Family feeling of a different sort was on view at The Lyceum where The Winter's Tale has just finished its run. On fairly slim evidence King Leontes decides his wife has been having it off with his best chum (the king of Bohemia), orders the chum's murder (though he forewarned escapes), banishes his new-born daughter to be exposed to the wilderness where wild beasts roam in the firm belief that she's not his, arraigns his wife and casting aside the report of the Oracle on her chasteness as false news declares the trial must continue with a death sentence as the probable outcome when enters a messenger.

The king's son brooding on the queen his mother's fate has died.  Understandably she swoons but less understandably Leontes suddenly realises that's he's a tosser and all his jealousy has been misplaced.  The queen is taken off for medical attention but her woman is back in a jiffy to report that it's too late, she's dead.

Now this is classed as one of Shakespeare's comedies but up to this point the laughs have been few.  Luckily the atmosphere brightens.  The scene switches to Bohemia, the wee baby is rescued by a comic shepherd and his son, sixteen years pass, it's the sheep shearing festival, the baby is now a comely maid and is beloved by the Bohemian prince.

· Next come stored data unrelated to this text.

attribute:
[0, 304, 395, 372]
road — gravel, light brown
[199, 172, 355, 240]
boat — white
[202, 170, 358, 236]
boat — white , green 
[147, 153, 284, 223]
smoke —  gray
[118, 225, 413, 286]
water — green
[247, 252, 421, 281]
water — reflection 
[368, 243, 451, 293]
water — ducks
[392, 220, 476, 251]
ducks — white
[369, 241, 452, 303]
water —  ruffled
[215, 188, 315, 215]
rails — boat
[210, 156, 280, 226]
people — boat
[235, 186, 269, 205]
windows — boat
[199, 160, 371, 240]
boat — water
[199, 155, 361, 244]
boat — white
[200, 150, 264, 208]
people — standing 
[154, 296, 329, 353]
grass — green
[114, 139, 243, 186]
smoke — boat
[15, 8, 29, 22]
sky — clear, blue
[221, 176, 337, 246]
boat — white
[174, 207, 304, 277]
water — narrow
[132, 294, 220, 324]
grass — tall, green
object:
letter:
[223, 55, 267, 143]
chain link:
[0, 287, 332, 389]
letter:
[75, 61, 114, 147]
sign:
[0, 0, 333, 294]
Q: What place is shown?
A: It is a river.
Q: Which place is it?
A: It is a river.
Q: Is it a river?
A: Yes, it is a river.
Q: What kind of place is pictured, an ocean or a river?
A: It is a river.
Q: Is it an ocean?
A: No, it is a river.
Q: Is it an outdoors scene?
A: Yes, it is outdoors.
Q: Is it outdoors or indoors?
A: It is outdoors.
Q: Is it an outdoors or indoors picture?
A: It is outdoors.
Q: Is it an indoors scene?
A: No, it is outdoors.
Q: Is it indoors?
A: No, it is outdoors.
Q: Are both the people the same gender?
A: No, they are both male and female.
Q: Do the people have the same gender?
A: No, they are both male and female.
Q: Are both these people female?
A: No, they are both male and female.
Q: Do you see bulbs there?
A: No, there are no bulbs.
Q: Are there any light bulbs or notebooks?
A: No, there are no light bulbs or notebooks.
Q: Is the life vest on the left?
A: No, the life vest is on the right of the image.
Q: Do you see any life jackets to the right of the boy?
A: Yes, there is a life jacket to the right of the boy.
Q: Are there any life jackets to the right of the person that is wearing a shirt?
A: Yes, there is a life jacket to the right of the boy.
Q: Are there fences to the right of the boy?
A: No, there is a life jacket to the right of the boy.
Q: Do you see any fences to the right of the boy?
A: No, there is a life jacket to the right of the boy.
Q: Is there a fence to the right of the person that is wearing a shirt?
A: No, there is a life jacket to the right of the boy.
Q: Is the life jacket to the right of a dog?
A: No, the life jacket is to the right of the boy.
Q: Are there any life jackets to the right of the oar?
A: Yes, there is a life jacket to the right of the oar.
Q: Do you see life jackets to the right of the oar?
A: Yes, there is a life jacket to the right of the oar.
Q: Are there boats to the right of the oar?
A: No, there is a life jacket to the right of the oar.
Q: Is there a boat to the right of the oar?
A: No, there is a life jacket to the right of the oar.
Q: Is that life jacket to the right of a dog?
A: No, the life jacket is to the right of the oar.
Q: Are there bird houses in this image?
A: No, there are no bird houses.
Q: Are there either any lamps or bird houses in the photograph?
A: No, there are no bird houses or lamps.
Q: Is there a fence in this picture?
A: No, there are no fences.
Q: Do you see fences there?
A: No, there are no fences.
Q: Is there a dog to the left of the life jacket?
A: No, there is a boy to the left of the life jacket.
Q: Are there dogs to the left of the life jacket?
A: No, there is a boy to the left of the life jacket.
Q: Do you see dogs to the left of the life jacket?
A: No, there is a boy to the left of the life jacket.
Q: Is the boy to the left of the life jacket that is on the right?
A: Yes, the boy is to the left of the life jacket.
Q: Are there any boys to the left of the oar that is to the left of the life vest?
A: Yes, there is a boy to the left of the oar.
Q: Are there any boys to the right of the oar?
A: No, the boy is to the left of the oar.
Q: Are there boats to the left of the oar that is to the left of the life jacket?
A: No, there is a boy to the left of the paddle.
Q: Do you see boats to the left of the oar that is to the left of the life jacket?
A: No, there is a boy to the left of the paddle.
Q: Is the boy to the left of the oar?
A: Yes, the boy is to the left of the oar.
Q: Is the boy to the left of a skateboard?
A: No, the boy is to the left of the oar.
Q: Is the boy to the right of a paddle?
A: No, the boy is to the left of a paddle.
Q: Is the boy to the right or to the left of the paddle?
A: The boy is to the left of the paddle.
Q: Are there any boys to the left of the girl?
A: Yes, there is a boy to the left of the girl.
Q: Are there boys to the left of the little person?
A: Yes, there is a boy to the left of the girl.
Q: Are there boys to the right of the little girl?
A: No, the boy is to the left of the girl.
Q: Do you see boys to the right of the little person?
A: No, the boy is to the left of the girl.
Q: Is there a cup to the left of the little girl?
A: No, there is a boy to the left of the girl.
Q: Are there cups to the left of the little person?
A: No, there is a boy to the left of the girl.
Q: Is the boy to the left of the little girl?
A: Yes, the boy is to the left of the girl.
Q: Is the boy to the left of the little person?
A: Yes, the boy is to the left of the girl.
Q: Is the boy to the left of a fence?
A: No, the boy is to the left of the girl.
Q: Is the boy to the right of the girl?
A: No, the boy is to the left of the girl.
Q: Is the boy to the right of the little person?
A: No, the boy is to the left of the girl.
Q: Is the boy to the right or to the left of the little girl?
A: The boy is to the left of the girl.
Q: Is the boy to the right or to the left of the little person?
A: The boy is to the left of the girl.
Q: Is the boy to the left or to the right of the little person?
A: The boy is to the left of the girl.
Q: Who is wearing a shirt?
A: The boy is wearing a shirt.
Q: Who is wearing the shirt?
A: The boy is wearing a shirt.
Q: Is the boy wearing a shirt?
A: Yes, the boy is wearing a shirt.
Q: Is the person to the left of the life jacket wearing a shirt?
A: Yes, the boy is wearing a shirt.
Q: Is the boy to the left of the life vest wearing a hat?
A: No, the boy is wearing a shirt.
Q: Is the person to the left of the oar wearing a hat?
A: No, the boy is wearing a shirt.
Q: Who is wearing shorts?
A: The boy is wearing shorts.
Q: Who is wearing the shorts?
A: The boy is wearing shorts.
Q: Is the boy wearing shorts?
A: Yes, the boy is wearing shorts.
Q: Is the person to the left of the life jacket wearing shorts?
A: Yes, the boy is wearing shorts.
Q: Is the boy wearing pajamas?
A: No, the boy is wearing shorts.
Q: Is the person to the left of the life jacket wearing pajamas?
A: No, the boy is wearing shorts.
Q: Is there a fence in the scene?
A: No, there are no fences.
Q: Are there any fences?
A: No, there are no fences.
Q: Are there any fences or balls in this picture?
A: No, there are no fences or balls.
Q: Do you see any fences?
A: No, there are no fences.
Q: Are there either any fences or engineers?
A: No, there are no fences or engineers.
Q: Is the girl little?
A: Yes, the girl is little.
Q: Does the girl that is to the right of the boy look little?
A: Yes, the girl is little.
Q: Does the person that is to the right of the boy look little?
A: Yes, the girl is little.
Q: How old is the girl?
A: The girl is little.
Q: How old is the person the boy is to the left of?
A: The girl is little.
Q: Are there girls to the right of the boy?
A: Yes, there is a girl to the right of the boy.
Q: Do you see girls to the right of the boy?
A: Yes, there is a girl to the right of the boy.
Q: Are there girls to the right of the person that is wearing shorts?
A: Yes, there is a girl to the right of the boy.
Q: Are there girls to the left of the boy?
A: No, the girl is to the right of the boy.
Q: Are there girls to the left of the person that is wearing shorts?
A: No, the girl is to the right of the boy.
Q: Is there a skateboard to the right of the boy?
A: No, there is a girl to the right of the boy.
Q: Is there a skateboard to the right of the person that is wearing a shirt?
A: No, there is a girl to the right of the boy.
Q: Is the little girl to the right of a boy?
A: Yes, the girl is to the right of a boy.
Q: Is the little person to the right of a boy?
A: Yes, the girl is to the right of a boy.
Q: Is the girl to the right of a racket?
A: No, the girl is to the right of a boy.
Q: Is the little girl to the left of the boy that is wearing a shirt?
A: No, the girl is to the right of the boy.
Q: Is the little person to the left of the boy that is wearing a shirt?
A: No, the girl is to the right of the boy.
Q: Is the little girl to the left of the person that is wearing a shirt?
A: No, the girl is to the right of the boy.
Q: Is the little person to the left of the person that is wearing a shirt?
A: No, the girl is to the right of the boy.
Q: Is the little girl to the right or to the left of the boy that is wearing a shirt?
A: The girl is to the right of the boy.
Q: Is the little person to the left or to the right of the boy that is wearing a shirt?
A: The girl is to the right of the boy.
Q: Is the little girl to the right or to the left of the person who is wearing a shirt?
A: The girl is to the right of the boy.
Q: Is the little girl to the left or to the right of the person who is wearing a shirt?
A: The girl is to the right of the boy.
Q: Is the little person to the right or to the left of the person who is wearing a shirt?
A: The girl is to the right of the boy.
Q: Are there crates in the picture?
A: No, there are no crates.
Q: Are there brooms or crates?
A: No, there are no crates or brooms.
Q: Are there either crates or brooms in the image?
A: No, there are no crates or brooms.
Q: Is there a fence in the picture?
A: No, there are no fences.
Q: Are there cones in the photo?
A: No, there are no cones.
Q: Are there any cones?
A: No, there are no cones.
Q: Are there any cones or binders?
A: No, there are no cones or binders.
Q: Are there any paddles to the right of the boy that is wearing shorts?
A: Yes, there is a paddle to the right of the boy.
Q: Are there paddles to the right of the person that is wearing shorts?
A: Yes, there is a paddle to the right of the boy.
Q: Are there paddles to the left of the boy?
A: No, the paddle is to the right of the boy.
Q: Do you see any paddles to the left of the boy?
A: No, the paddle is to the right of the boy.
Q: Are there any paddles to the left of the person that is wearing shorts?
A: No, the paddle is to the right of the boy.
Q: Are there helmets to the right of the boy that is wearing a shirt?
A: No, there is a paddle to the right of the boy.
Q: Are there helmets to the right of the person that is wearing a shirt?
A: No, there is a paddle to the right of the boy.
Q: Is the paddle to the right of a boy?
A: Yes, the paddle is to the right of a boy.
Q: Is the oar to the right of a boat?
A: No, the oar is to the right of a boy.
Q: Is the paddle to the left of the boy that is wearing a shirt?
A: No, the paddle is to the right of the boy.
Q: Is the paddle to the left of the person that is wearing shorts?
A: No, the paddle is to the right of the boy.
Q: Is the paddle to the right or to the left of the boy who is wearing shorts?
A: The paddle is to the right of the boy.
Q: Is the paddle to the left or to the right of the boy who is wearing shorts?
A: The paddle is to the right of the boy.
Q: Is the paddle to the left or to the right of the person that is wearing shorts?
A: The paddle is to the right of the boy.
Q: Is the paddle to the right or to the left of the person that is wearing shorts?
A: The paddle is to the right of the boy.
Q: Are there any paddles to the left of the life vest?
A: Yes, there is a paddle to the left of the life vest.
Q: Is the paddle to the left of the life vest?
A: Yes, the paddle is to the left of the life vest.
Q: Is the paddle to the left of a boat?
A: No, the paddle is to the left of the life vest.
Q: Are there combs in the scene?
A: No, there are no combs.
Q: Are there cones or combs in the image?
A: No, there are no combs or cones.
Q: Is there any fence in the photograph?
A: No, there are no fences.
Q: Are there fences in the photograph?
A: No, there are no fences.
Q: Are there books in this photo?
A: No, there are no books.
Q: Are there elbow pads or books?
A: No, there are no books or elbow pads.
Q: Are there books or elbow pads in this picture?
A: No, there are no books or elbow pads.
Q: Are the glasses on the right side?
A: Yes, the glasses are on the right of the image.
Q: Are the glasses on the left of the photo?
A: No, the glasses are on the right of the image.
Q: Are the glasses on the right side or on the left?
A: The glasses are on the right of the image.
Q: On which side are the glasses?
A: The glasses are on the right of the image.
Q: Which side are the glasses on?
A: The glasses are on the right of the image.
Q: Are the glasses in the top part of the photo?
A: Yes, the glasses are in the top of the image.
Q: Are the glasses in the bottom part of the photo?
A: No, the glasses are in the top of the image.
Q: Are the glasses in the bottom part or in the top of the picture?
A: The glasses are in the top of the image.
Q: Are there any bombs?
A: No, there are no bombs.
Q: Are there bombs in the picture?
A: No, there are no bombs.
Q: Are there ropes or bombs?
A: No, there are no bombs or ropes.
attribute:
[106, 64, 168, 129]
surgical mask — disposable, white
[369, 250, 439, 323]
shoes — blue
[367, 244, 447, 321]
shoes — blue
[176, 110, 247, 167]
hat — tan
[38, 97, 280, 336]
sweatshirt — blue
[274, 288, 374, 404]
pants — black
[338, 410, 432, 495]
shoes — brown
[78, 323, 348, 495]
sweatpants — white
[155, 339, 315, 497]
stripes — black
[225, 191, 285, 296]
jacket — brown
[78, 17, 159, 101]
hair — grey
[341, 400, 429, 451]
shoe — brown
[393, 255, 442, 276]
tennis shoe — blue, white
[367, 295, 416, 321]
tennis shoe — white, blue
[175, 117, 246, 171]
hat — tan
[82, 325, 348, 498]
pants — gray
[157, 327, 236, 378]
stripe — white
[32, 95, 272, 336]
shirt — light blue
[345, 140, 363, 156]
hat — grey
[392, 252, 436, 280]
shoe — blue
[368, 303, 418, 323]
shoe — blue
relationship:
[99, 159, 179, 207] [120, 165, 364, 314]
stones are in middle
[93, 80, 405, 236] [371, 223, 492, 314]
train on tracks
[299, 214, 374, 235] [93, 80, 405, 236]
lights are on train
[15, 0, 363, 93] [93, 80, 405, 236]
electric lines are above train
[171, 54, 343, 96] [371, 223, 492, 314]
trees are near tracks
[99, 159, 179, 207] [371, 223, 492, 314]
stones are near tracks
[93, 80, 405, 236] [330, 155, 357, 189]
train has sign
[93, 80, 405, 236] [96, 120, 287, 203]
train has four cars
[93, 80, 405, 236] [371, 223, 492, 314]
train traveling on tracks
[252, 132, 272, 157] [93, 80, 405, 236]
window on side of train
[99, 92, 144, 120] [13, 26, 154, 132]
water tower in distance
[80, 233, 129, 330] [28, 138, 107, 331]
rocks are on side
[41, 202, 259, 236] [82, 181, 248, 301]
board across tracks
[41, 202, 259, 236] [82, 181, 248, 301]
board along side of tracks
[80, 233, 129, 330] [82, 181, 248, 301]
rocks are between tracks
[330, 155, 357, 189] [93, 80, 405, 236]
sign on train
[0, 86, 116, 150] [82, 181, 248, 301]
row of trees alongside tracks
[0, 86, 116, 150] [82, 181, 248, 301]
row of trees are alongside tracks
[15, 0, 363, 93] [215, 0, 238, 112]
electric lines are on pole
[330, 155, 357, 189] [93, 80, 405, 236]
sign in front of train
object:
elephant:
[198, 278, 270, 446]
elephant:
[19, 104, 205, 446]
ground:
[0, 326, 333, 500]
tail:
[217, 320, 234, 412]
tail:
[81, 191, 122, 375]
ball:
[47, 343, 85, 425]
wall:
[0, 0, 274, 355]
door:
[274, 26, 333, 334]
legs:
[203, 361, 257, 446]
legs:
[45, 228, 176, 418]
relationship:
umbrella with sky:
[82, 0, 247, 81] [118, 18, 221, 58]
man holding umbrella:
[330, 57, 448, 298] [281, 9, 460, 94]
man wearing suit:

We enjoy the rib-tickling comic turns that the bard provided for his groundlings, made actually comprehensible and funny in this production.  There is music and dancing and much jollity but alack and alas it doesn't last.

Polixenes (king of Bohemia and unmurdered chum of Leontes) turns up and berates his son for dallying with a shepherdess, unaware that's she's really a princess.  Everybody including herself is unaware though the old shepherd must at least suspect she's from a different social class than him given the money she had about her person in the wild woods all those years ago.

Florizel and Perdita (our young lovers) are advised to go off and introduce themselves to Leontes who rouses himself from the torpor he's been in for sixteen years and says how he wishes he could make things up to his old chum.  Said old chum is pursuing Florizel angrily but on finding him with Leontes a reconciliation takes place, Perdita is identified as the onetime cast out princess and a statue of the dead queen comes to life.  Could it be she wasn't dead but in hiding all those years?

Whatever, all is now happiness and Leontes and his queen go off arm in arm.  The young lovers have their parents' blessing and all the subsidiary characters are in a good way.  So it's a comedy after all.  But not quite.  Shakespeare has left Leontes' son still dead and the good old retainer who was charged with getting rid of the baby.  Truly a tragi-comedy then.

It all sounds a bit daft but it was an excellent production, thoroughly enjoyable and I says so who saw it twice.